Cuenta cuántas líneas de los registros que siguen contienen la cadena "bodyType". Responde únicamente con el número.
====== Contenido de datos
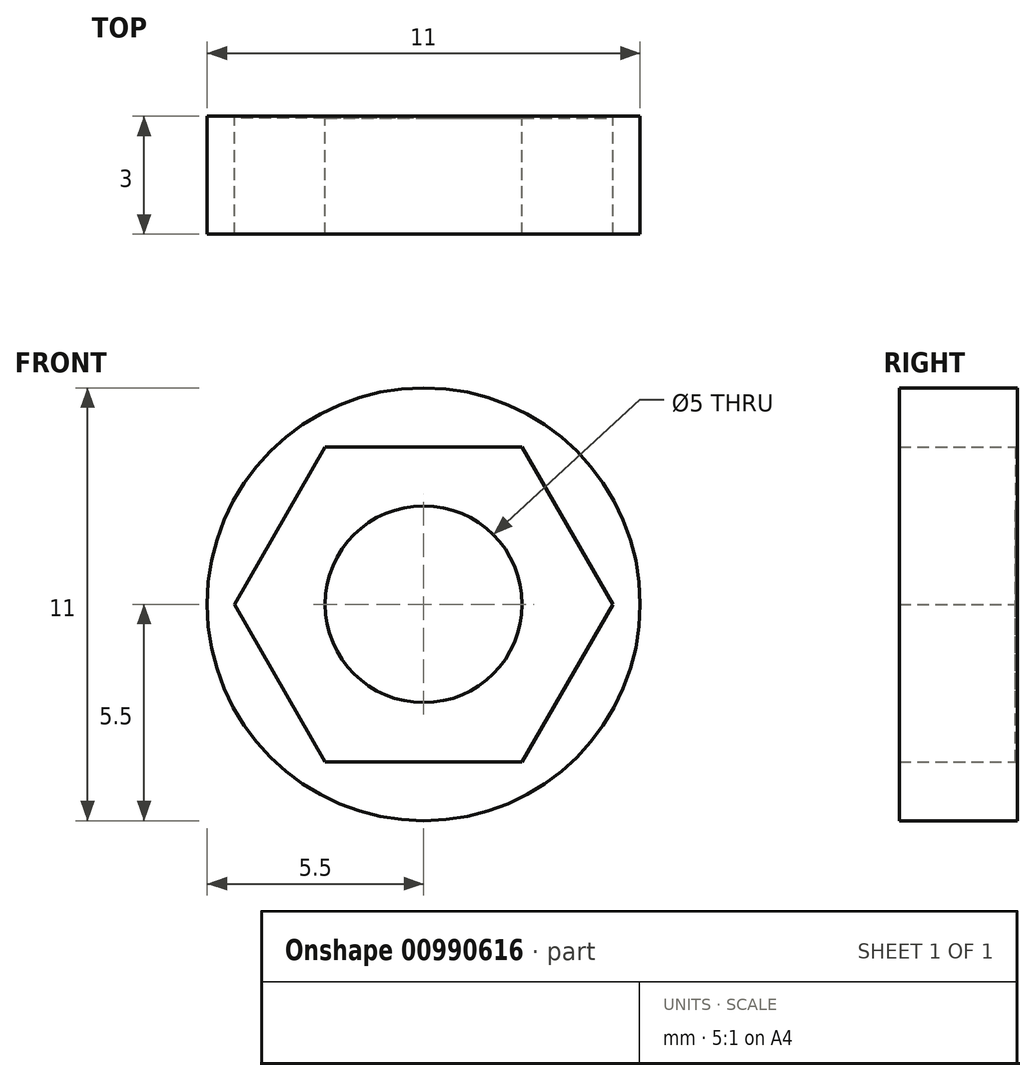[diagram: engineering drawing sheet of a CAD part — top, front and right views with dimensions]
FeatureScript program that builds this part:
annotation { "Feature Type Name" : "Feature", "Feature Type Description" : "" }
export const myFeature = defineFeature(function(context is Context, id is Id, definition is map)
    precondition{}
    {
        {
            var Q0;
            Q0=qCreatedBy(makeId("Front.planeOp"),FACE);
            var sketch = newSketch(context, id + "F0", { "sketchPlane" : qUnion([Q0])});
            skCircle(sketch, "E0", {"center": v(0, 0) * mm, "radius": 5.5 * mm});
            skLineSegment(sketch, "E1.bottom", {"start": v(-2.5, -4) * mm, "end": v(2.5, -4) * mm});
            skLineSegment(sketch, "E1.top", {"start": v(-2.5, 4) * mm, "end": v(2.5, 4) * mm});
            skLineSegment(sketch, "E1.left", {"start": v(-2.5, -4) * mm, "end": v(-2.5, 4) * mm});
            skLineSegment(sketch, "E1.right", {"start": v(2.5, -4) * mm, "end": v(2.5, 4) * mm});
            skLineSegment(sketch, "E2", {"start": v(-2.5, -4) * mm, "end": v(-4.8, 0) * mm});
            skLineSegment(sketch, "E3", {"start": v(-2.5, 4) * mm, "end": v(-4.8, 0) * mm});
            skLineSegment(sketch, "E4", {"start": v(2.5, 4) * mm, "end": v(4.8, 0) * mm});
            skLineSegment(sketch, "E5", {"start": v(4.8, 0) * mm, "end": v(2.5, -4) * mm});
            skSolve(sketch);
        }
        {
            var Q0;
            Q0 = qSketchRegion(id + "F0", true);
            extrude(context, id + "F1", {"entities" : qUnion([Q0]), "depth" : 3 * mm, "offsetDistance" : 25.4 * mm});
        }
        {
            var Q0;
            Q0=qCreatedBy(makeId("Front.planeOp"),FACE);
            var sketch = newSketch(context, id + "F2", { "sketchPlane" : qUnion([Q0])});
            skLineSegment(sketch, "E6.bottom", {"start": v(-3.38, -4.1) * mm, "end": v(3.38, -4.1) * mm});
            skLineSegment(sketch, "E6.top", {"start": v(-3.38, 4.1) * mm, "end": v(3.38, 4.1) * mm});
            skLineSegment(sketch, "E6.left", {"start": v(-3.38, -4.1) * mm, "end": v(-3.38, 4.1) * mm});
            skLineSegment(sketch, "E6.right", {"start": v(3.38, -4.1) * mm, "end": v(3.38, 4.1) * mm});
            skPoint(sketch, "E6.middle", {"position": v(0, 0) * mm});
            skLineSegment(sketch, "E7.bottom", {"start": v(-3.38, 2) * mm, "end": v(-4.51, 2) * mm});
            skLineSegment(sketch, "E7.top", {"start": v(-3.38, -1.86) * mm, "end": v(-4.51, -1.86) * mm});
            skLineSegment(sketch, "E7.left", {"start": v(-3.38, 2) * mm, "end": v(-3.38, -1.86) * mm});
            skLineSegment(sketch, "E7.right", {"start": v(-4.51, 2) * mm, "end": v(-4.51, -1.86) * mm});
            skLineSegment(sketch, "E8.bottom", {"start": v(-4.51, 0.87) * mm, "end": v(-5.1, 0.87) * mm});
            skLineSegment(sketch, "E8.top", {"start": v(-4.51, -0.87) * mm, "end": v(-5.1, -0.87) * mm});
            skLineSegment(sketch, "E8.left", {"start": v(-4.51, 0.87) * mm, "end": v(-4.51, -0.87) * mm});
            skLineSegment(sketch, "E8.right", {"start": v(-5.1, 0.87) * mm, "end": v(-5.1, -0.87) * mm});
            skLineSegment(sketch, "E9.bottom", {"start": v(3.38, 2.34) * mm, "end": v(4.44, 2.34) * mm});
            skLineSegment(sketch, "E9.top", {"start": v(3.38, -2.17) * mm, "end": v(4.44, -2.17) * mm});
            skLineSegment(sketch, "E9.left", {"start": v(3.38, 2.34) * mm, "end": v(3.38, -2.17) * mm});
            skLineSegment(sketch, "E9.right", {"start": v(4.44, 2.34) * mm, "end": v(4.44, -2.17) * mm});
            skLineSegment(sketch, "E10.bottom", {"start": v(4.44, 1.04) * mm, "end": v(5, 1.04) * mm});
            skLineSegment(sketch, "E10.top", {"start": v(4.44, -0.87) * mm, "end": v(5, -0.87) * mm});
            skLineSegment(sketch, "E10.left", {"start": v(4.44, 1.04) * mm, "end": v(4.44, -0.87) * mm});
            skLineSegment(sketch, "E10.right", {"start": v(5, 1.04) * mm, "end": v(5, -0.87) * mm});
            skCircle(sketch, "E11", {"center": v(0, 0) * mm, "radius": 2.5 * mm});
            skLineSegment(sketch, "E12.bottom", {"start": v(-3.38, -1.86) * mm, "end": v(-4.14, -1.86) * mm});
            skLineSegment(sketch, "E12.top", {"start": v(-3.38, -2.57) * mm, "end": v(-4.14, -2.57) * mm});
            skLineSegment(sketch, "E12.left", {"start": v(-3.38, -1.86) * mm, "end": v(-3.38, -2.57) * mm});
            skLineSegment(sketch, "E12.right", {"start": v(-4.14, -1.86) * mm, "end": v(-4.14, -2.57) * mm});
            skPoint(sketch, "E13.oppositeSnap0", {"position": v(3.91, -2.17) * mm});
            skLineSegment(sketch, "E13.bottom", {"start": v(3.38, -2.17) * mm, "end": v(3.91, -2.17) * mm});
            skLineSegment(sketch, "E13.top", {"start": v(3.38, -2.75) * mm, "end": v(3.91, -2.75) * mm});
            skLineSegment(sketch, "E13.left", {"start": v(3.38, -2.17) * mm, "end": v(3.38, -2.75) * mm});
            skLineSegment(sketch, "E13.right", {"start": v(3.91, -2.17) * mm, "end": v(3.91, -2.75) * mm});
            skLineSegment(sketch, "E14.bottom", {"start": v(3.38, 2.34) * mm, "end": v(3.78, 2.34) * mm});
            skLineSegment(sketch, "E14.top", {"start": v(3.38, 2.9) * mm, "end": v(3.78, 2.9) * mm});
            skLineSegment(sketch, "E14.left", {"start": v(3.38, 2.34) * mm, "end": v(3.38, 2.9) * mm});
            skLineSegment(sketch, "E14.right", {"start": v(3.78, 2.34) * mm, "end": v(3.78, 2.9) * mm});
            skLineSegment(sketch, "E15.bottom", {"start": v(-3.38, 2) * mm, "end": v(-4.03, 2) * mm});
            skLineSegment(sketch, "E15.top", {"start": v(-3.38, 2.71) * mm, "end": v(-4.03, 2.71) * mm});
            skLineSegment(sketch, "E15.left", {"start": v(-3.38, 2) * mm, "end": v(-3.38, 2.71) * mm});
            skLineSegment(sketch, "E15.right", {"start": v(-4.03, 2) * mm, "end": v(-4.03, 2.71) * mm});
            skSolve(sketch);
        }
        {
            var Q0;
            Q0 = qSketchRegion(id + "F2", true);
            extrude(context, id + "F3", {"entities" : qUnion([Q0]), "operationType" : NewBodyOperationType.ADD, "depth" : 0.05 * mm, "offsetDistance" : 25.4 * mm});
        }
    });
============
====== Contenido de datos
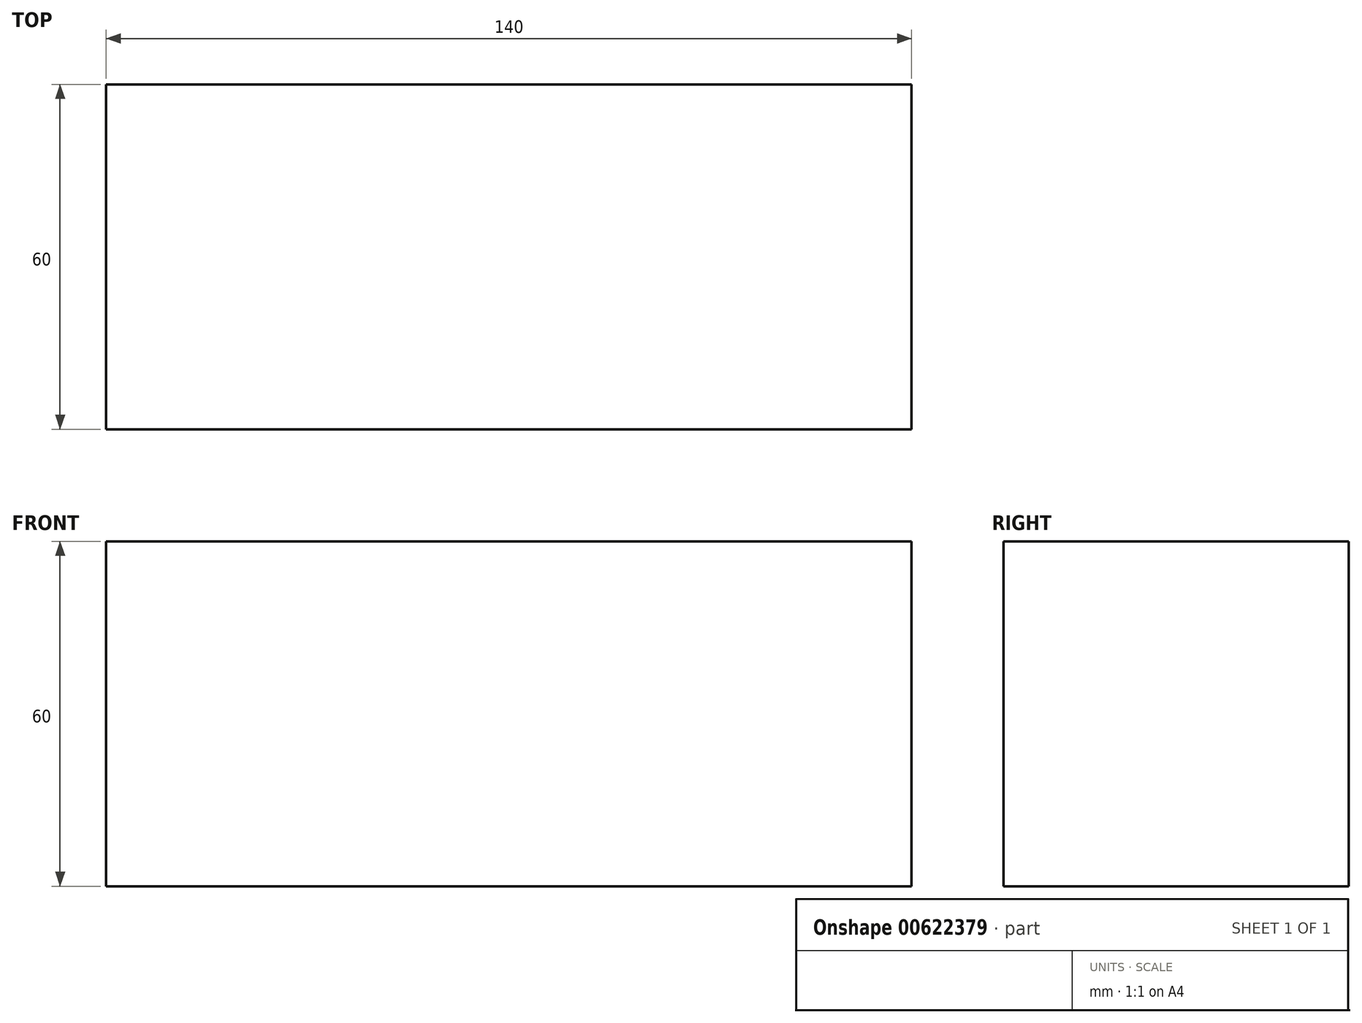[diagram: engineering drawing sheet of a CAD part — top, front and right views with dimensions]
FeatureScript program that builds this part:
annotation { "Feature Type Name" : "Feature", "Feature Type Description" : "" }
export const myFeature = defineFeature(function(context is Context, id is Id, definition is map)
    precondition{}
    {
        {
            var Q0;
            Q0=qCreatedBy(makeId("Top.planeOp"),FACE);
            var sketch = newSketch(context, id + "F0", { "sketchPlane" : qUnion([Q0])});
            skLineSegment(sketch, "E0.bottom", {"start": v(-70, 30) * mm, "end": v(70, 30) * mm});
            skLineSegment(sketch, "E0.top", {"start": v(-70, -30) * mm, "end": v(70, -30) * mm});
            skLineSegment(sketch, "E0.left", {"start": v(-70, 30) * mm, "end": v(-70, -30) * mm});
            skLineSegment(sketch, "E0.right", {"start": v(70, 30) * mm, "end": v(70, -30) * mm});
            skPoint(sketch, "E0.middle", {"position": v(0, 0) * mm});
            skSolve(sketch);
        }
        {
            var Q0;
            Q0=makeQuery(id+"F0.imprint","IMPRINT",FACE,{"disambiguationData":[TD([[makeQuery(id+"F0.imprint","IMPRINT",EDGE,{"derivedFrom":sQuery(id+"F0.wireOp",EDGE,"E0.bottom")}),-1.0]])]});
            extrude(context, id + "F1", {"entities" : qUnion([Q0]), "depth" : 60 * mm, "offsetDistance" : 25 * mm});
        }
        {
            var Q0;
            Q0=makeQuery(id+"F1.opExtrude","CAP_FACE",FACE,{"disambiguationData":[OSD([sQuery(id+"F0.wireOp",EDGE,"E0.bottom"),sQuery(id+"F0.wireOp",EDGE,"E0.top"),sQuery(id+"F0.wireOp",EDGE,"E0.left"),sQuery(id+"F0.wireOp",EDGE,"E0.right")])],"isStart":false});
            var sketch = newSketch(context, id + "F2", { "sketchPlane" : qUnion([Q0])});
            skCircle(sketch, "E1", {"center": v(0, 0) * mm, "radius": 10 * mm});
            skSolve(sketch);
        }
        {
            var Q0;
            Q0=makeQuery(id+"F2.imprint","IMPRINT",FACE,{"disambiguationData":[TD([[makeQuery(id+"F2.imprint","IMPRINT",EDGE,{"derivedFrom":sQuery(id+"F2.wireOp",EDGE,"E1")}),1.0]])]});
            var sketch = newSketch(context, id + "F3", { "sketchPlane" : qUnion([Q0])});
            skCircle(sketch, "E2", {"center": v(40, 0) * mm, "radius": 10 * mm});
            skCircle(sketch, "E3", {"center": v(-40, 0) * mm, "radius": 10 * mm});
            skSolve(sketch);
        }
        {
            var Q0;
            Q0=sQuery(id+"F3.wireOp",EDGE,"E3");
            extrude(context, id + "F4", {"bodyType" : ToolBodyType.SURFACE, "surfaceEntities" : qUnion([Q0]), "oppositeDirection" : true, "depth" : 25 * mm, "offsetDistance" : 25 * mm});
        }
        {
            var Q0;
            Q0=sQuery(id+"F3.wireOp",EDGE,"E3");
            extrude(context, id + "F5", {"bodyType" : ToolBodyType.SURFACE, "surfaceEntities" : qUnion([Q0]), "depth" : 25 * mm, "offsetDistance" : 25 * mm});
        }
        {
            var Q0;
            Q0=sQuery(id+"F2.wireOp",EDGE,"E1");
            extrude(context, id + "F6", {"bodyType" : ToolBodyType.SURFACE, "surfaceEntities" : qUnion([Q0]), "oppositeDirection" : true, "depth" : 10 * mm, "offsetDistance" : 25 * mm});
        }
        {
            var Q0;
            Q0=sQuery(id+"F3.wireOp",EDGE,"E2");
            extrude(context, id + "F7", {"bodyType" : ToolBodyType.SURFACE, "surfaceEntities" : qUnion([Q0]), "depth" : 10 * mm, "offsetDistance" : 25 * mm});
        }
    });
============
Resultado obtenido: 4